I have only once taken dance lessons, and did not continue, because whenever I had attempted to dance with a partner, I had always wanted to lead. I was left feeling as though it was just something I was not meant to be good at. And as my friends would attest, I was one who needed to be in control.
Before my late husband passed, we had begun to see a counselor to deal with the cancer. After he died, I saw her several times, before I was in an accident and shattered my leg. A few months later, I was able to see her again. This time I was maneuvering the world in a wheelchair, and was not able to go anywhere without another person's assistance. This was approximately 8 months after his death.
I shared with her about the accident, and that one of my dogs (Buddy, a black lab/wolfhound mix) had died since I had seen her last.

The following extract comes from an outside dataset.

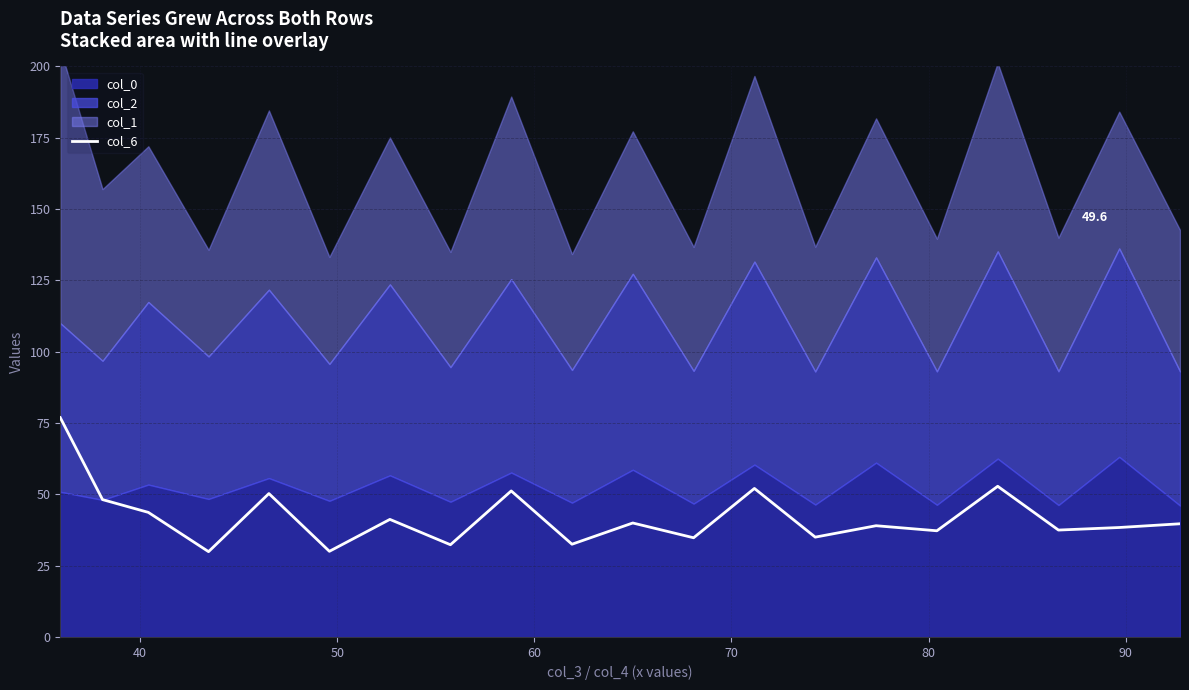

True or false: the data has more than 0 interior local peaks.

True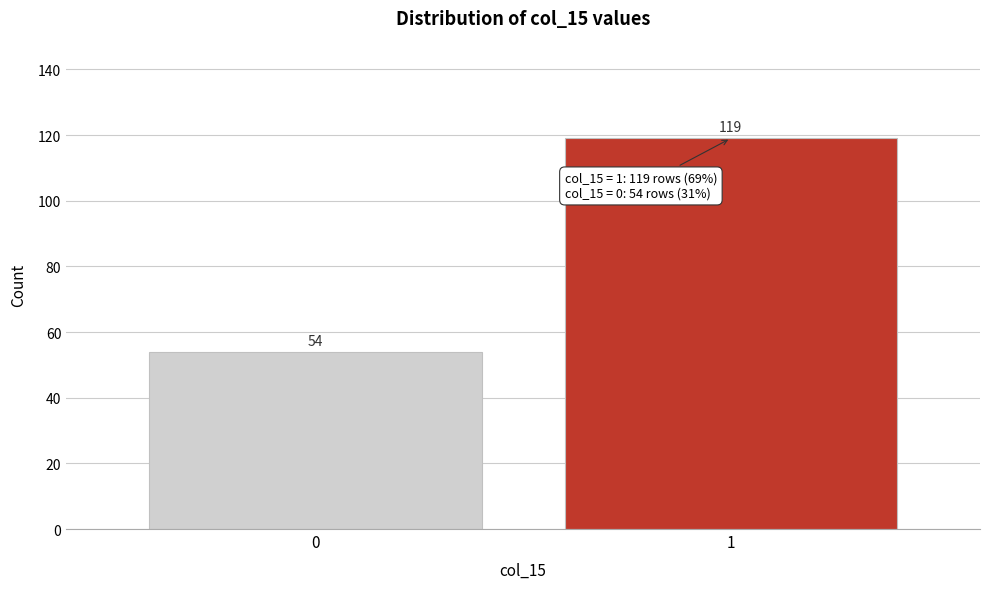

Reading left to right, list all the values displayed in this chart.

54	119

I remember at that time thinking, I really did not know how much more I could take. I was grieving the loss of my husband, the loss of my mobility and independence, and my life as I had known it, when Buddy died. I shared with her that when my son called to tell me the news, I asked my care-giver to take all my pain medications and hide them. I did not trust myself, knowing the despair I was feeling at the time. I had no idea how my life was going to work again. I could not see that I would ever be as happy as I had been just a few short months ago. Buddy's death had just been the final straw.
She shared with me about another client she had had, a man who had lost his wife. She said that he had learned to cope by being willing to do the "dance of grief". She explained that there were going to be times that I might be overwhelmed with my grief, and one way to get through it was just to "be with it", and not resist what I was going through. At other times, I might be getting past the pain, and my life might start to look hopeful again. She told me to not be surprised if all of a sudden, I found myself overcome by grief again. It could be a song on the radio, seeing his family, going through his things, any of which could leave me feeling that I could not go on without him. And this, she said, was perfectly ok. She told me that most people do not know how to deal with another person's grief, particularly if it is months after the event. They don't know what to say, how to help.There are no time limits on grief, but funny how some people will think you should just be over it after a certain period of time.
So, I would be the one who got to say how it went for me. I heard from her that there is no right or wrong way to grieve. You just do it until the pain is healed. It really was like she had given my permission to go through this however I needed to! She told me that if I was just willing to be with however itoccurred for me, to do the dance of my own grieving and healing, that I would one day find myself having moved on, my life full of hope, and maybe, just maybe, I would be happy again.